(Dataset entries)
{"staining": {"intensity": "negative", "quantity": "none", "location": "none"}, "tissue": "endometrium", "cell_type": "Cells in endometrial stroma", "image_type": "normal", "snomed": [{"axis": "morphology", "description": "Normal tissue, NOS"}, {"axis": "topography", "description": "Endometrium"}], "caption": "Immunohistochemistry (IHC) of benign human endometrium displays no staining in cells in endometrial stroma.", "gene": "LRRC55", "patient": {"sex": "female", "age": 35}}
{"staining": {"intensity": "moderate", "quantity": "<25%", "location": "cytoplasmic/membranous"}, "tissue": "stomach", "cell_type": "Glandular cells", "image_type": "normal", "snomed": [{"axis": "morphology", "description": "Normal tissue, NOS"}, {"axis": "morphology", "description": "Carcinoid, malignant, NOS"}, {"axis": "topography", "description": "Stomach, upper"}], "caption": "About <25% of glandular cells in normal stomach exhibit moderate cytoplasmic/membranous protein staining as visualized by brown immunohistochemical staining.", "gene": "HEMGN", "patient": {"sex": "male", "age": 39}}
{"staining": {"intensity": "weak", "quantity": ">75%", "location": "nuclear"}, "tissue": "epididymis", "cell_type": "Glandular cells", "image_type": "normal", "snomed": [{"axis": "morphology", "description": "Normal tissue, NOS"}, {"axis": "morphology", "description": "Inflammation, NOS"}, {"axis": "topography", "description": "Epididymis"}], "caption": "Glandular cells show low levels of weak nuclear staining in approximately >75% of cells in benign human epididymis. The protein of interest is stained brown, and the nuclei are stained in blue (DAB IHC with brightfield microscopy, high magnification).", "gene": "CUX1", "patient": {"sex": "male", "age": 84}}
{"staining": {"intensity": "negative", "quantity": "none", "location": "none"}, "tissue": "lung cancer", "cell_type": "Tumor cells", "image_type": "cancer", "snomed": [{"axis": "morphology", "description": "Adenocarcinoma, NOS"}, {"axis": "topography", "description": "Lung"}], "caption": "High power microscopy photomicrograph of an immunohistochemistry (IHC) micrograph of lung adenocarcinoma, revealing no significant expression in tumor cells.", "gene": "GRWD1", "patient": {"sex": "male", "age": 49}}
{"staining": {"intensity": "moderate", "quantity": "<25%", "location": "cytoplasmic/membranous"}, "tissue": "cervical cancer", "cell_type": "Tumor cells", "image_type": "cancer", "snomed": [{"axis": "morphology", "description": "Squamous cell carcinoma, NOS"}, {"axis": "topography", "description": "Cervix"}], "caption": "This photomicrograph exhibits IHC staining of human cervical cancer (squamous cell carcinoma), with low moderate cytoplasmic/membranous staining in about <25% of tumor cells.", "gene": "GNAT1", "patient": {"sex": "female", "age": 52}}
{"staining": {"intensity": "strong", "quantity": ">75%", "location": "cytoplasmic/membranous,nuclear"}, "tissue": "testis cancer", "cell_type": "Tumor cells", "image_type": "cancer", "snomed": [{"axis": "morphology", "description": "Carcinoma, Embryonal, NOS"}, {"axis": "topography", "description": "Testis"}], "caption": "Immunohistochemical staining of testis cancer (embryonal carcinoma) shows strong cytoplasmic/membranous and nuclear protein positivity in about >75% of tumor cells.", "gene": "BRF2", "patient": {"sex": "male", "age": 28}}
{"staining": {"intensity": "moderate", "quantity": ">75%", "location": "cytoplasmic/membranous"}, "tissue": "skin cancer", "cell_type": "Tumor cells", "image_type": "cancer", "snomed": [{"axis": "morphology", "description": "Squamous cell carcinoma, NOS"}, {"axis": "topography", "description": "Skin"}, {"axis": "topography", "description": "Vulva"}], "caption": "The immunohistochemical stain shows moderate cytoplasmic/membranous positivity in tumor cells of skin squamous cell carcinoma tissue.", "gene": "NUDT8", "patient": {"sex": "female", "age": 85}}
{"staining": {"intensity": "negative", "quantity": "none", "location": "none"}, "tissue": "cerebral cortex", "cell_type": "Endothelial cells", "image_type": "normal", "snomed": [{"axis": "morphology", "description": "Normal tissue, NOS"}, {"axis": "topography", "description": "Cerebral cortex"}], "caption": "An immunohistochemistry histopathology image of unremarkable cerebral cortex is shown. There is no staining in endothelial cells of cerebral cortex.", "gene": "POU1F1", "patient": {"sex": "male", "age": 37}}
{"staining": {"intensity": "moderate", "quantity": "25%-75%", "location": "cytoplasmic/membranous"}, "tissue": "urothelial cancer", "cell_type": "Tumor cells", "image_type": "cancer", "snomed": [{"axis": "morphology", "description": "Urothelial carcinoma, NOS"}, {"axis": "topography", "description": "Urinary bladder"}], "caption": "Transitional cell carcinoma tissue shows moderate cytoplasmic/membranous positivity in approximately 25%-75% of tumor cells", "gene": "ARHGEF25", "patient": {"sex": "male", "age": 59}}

### Instructions to follow
Which of the lines above carry the string "Glandular"? Copy every one.

### Written reply
{"staining": {"intensity": "moderate", "quantity": "<25%", "location": "cytoplasmic/membranous"}, "tissue": "stomach", "cell_type": "Glandular cells", "image_type": "normal", "snomed": [{"axis": "morphology", "description": "Normal tissue, NOS"}, {"axis": "morphology", "description": "Carcinoid, malignant, NOS"}, {"axis": "topography", "description": "Stomach, upper"}], "caption": "About <25% of glandular cells in normal stomach exhibit moderate cytoplasmic/membranous protein staining as visualized by brown immunohistochemical staining.", "gene": "HEMGN", "patient": {"sex": "male", "age": 39}}
{"staining": {"intensity": "weak", "quantity": ">75%", "location": "nuclear"}, "tissue": "epididymis", "cell_type": "Glandular cells", "image_type": "normal", "snomed": [{"axis": "morphology", "description": "Normal tissue, NOS"}, {"axis": "morphology", "description": "Inflammation, NOS"}, {"axis": "topography", "description": "Epididymis"}], "caption": "Glandular cells show low levels of weak nuclear staining in approximately >75% of cells in benign human epididymis. The protein of interest is stained brown, and the nuclei are stained in blue (DAB IHC with brightfield microscopy, high magnification).", "gene": "CUX1", "patient": {"sex": "male", "age": 84}}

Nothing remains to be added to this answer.